>>>
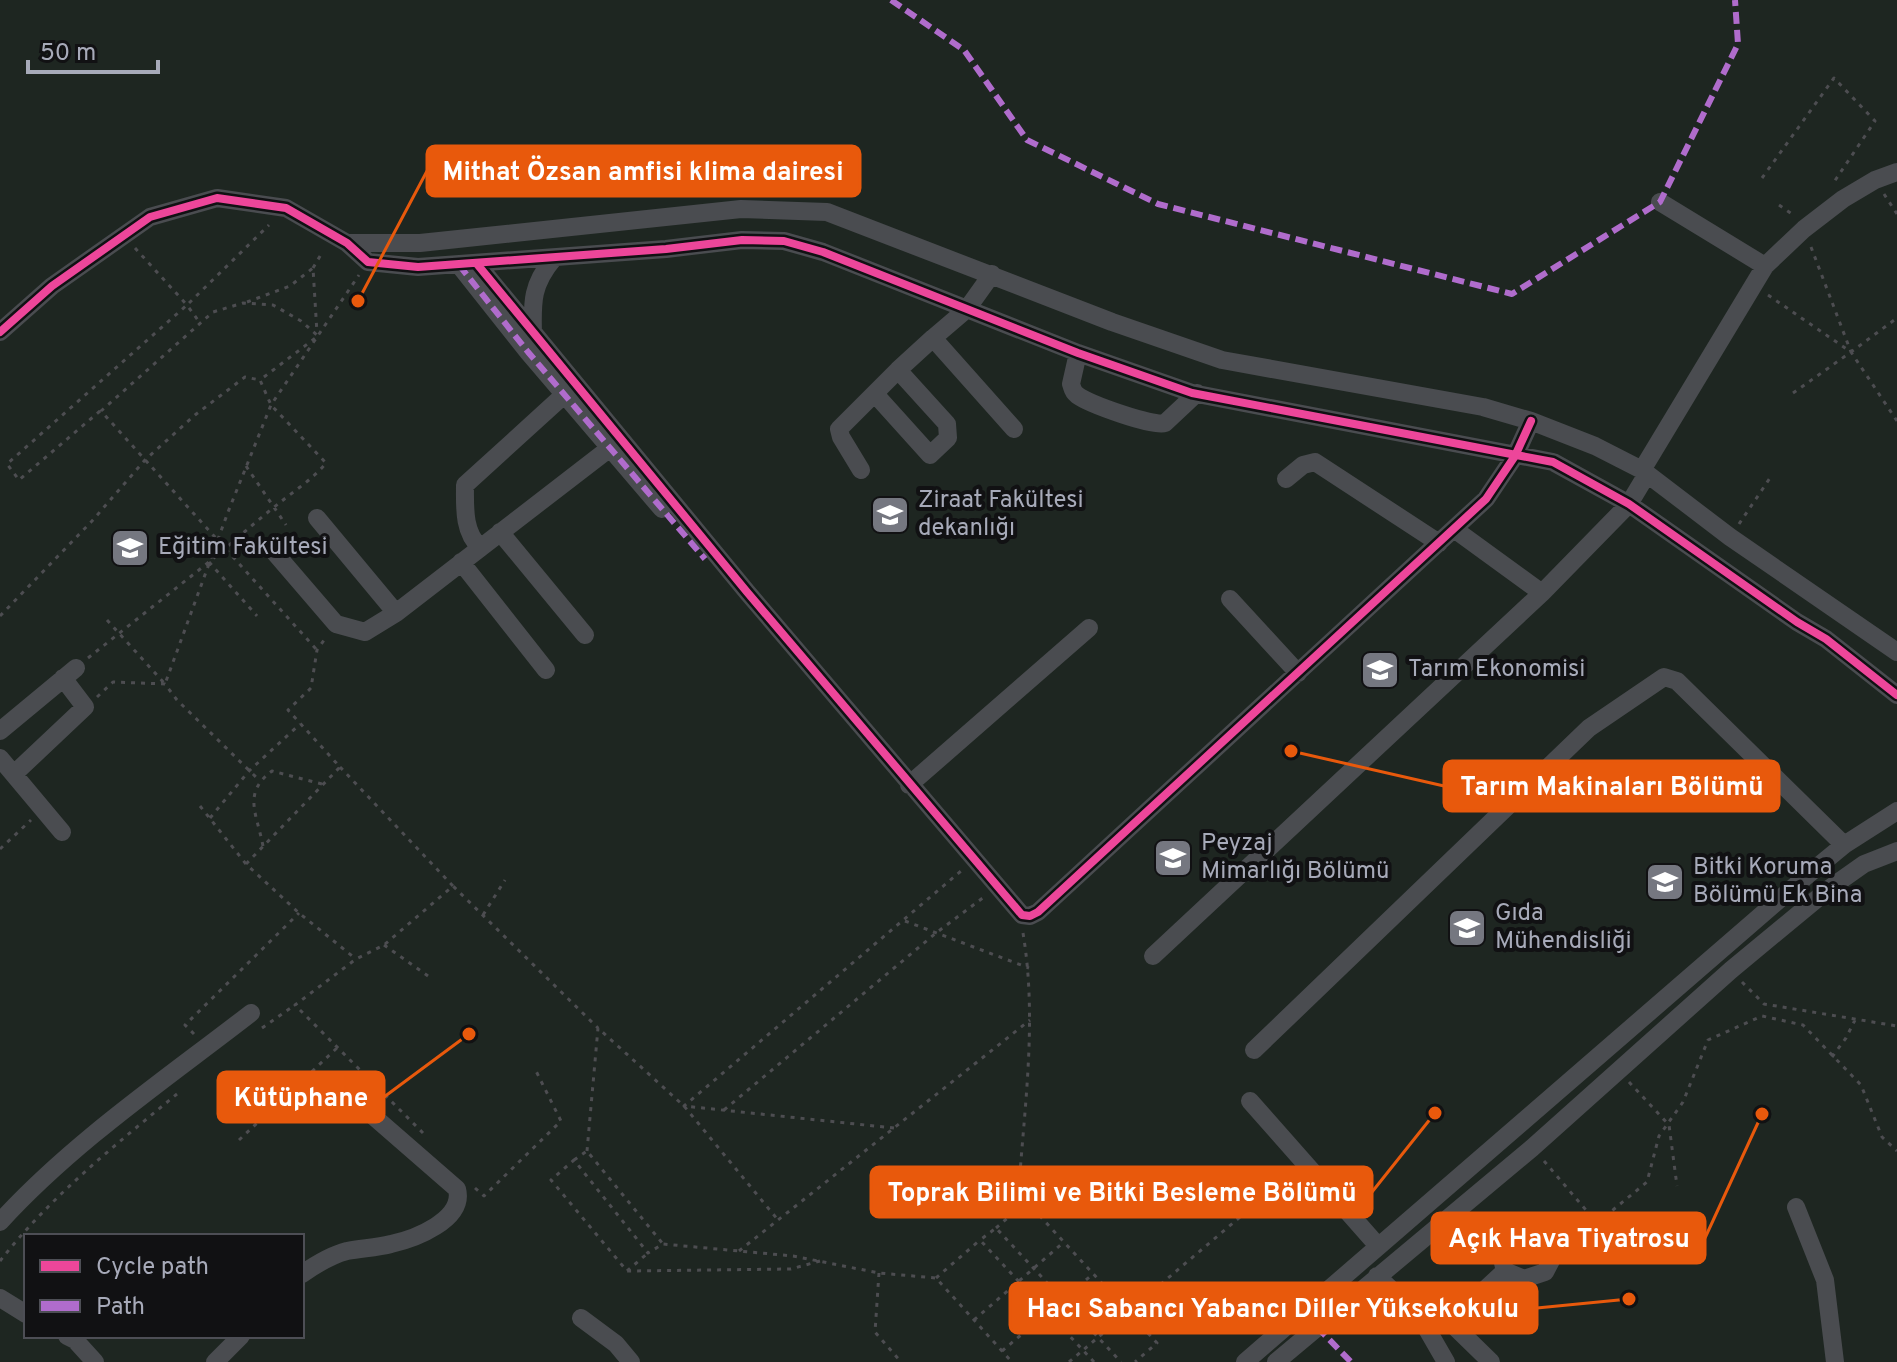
<svg xmlns="http://www.w3.org/2000/svg" width="1897" height="1362" font-family="Overpass,sans-serif">
  <rect width="100%" height="100%" fill="#171717"/>
  <!-- green -->
  <path fill="#1e2621" fill-rule="evenodd" d="M0,0H1897V1362H0ZM26,1236H302V1336H26Z"/>
  <g fill="none" stroke-linecap="round" stroke-linejoin="round">
    <!-- path -->
    <path stroke="#4d4d51" stroke-width="3" stroke-dasharray="4 6" stroke-linecap="butt" d="M1762,178L1834,78L1875,121L1834,182
      M1884,194L1897,214
      M1779,205L1792,214
      M1811,247L1851,352
      M135,248L187,305L269,225
      M313,268L323,251
      M1768,295L1851,352L1897,318
      M247,302L290,286L313,268L317,333
      M1793,393L1851,352L1897,421
      M100,411L19,480L7,464L187,305L200,323
      M246,466L286,525
      M1739,524L1772,475
      M209,562L257,616
      M0,616L92,521L145,460L195,415L245,377L260,380
      M107,620L165,684L228,512L271,405L359,275
      M88,658L209,562C232,543 254,523 278,504C294,491 313,479 326,463L271,405L260,380L318,336L301,321L273,305L243,303L213,312L101,411L317,650
      M97,697L113,682L165,684L177,700L259,780
      M340,767L453,886
      M200,806L246,864L299,913L356,959
      M210,818L249,771L300,724
      M263,846C257,814 242,793 272,771L322,784
      M0,849L31,820
      M246,864L340,767L288,710L311,688L317,650L327,636
      M483,915L505,880
      M905,921L1029,968
      M1023,933C1037,1017 1025,1102 1019,1186L1027,1202L1157,1343L1135,1362
      M384,945L428,976
      M1742,982L1764,1004L1897,1026
      M262,1028L295,1005
      M194,1034L185,1025L299,913
      M1832,1057L1846,1038L1855,1020
      M1629,1082L1669,1125L1677,1186
      M724,1110L936,933L984,897
      M894,1128L684,1106L961,871
      M423,1133L295,1005L356,959L384,945L453,886L598,1028
      M239,1140L338,1047
      M587,1151L598,1028L684,1106L778,1220
      M574,1160L587,1151L663,1244
      M1544,1161L1609,1237
      M475,1188L484,1196L561,1121L536,1071
      M1597,1223L1647,1182L1659,1136L1683,1102L1708,1040L1762,1016L1803,1025L1861,1085L1882,1137L1897,1151
      M996,1228L1026,1202
      M739,1251L1030,1020
      M0,1261C49,1198 115,1145 177,1094
      M820,1261L791,1269L627,1271L551,1180L574,1160L648,1253L663,1244L793,1256L879,1273L936,1278L1012,1362
      M627,1271L648,1253
      M879,1273L875,1332L901,1362
      M936,1278L980,1240
      M974,1320L1064,1242
      M1002,1351L1093,1274
      M1069,1362L1292,1173
      M1094,1362L980,1240L996,1228L1121,1362"/>
    <!-- minor -->
    <path stroke="#4a4c50" stroke-width="18" d="M1660,202L1765,266
      M347,243H420L741,209L827,212L1112,322L1222,360L1483,407L1531,421L1595,446L1642,470L1730,537L1897,652
      M477,264L747,592L1022,915L1030,916L1038,912L1486,499L1515,456L1531,421
      M459,265L528,352L662,509
      M992,274L967,309L933,338L1014,429
      M0,332L52,286L150,217L217,198L286,208L347,243L368,262L418,267L666,249L742,240L784,241L823,252L1078,353L1192,393L1553,462L1629,504L1797,622L1826,639L1897,695
      M533,334C532,301 532,284 554,258
      M1078,353L1071,384C1073,389 1072,391 1077,395C1089,404 1153,427 1165,423L1197,393
      M875,394L930,455L948,438L947,424L898,370L933,338
      M861,470L841,437L839,429L898,370
      M1642,470L1765,266L1804,229L1843,199L1875,180L1897,172
      M1286,479L1303,465L1315,462L1439,543
      M317,518L396,613
      M1454,529L1542,593L1629,504L1647,474
      M500,532L585,635
      M480,547C463,532 465,506 465,485L565,394
      M275,553L336,624L365,632L396,613L610,448
      M461,562L546,670
      M1230,599L1298,673
      M0,731L76,668
      M0,758L62,832
      M14,774L85,707L63,678
      M909,785L1089,628
      M1153,956L1542,593
      M1254,1050L1589,728L1664,677L1677,681L1844,845
      M1250,1101L1378,1246
      M1796,1207L1825,1280L1835,1362
      M0,1222C73,1142 166,1079 251,1013
      M302,1274C315,1265 331,1255 347,1251C361,1248 376,1248 391,1244C414,1239 465,1220 457,1189L349,1095
      M1377,1276L1420,1317L1446,1362
      M0,1298L26,1314
      M581,1318L616,1344L631,1362
      M1438,1320L1450,1322L1491,1362
      M1450,1322L1505,1271C1497,1240 1498,1233 1529,1223L1548,1233L1555,1253L1545,1272L1524,1279L1505,1271
      M67,1336L75,1340L95,1362
      M215,1362L241,1336
      M1245,1362L1810,873L1844,845L1897,811
      M1276,1362L1532,1148L1731,970L1830,888L1864,864L1897,851"/>
    <!-- quiet -->
    <path stroke="#b06ccc" stroke-width="6" stroke-dasharray="12 6" stroke-linecap="butt" d="M891,0L964,50L1027,140L1158,204L1512,294L1660,202L1738,44L1735,0
      M459,265L528,352L705,559
      M1317,1327L1351,1362"/>
    <defs>
      <path id="cycleway" d="M477,264L747,592L1022,915L1030,916L1038,912L1486,499L1515,456L1531,421
        M0,332L52,286L150,217L217,198L286,208L347,243L368,262L418,267L666,249L742,240L784,241L823,252L1078,353L1192,393L1553,462L1629,504L1797,622L1826,639L1897,695"/>
    </defs>
    <!-- cycleway casing -->
    <use href="#cycleway" stroke="#111113" stroke-width="13"/>
    <!-- cycleway -->
    <use href="#cycleway" stroke="#ed469a" stroke-width="8"/>
  </g>
  <!-- icons -->
  <defs>
    <symbol id="university-square" viewBox="-11 -11 22 22"><rect x="-9" y="-9" width="18" height="18" rx="4" fill="#757780" stroke="#111113"/><path d="M0-5L7-2L0 1L-7-2ZM-4 1L0 2.5L4 1V4Q0 6-4 4Z" fill="#fff"/></symbol>
  </defs>
  <g fill-rule="evenodd">
    <use href="#university-square" x="868" y="493" width="44" height="44"/>
    <use href="#university-square" x="108" y="526" width="44" height="44"/>
    <use href="#university-square" x="1358" y="648" width="44" height="44"/>
    <use href="#university-square" x="1151" y="836" width="44" height="44"/>
    <use href="#university-square" x="1643" y="860" width="44" height="44"/>
    <use href="#university-square" x="1445" y="906" width="44" height="44"/>
  </g>
  <g text-anchor="middle" dominant-baseline="central" stroke-width="8" stroke-linejoin="round" paint-order="stroke">
    <!-- poi labels -->
    <g font-size="24" fill="#a7aab9" stroke="#111113" text-anchor="start">
      <text x="918" y="501">Ziraat Fakültesi<tspan x="918" dy="28">dekanlığı</tspan></text>
      <text x="158" y="548">Eğitim Fakültesi</text>
      <text x="1408" y="670">Tarım Ekonomisi</text>
      <text x="1201" y="844">Peyzaj<tspan x="1201" dy="28">Mimarlığı Bölümü</tspan></text>
      <text x="1693" y="868">Bitki Koruma<tspan x="1693" dy="28">Bölümü Ek Bina</tspan></text>
      <text x="1495" y="914">Gıda<tspan x="1495" dy="28">Mühendisliği</tspan></text>
    </g>
  </g>
  <!-- callouts -->
  <path fill="none" stroke="#e8590c" stroke-width="3" d="M358 301L427 171M1291 751L1444 786M469 1034L384 1097M1435 1113L1372 1192M1762 1114L1705 1238M1629 1299L1537 1308"/>
  <g fill="#e8590c" stroke="#111113" stroke-width="3">
    <circle cx="358" cy="301" r="8"/>
    <circle cx="1291" cy="751" r="8"/>
    <circle cx="469" cy="1034" r="8"/>
    <circle cx="1435" cy="1113" r="8"/>
    <circle cx="1762" cy="1114" r="8"/>
    <circle cx="1629" cy="1299" r="8"/>
  </g>
  <g fill="#e8590c" stroke="#e8590c" stroke-width="3">
    <rect x="427" y="146" width="433" height="50" rx="8"/>
    <rect x="1444" y="761" width="335" height="50" rx="8"/>
    <rect x="218" y="1072" width="166" height="50" rx="8"/>
    <rect x="871" y="1167" width="501" height="50" rx="8"/>
    <rect x="1432" y="1213" width="273" height="50" rx="8"/>
    <rect x="1010" y="1283" width="527" height="50" rx="8"/>
  </g>
  <g font-size="26" text-anchor="middle" font-weight="bold" fill="#fff">
    <text x="643" y="180">Mithat Özsan amfisi klima dairesi</text>
    <text x="1612" y="795">Tarım Makinaları Bölümü</text>
    <text x="301" y="1106">Kütüphane</text>
    <text x="1122" y="1201">Toprak Bilimi ve Bitki Besleme Bölümü</text>
    <text x="1569" y="1247">Açık Hava Tiyatrosu</text>
    <text x="1273" y="1317">Hacı Sabancı Yabancı Diller Yüksekokulu</text>
  </g>
  <!-- legend -->
  <rect x="24" y="1234" width="280" height="104" fill="#111113" stroke="#4d4e55" stroke-width="2"/>
  <rect x="40" y="1260" width="40" height="12" fill="#ed469a" stroke="#4d4e55" stroke-width="2"/>
  <text x="96" y="1274" font-size="24" fill="#a7aab9">Cycle path</text>
  <rect x="40" y="1300" width="40" height="12" fill="#b06ccc" stroke="#4d4e55" stroke-width="2"/>
  <text x="96" y="1314" font-size="24" fill="#a7aab9">Path</text>
  <!-- scale -->
  <path d="M28 60v12h130v-12" fill="none" stroke="#a7aab9" stroke-width="4"/>
  <text x="40" y="60" font-size="24" fill="#a7aab9" stroke="#111113" stroke-width="6" paint-order="stroke">50 m</text>
</svg>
<<<
» **What you will do**
Look over the listing and return each line that holds "Bölümü".

» **Finished task**
      <text x="1201" y="844">Peyzaj<tspan x="1201" dy="28">Mimarlığı Bölümü</tspan></text>
      <text x="1693" y="868">Bitki Koruma<tspan x="1693" dy="28">Bölümü Ek Bina</tspan></text>
    <text x="1612" y="795">Tarım Makinaları Bölümü</text>
    <text x="1122" y="1201">Toprak Bilimi ve Bitki Besleme Bölümü</text>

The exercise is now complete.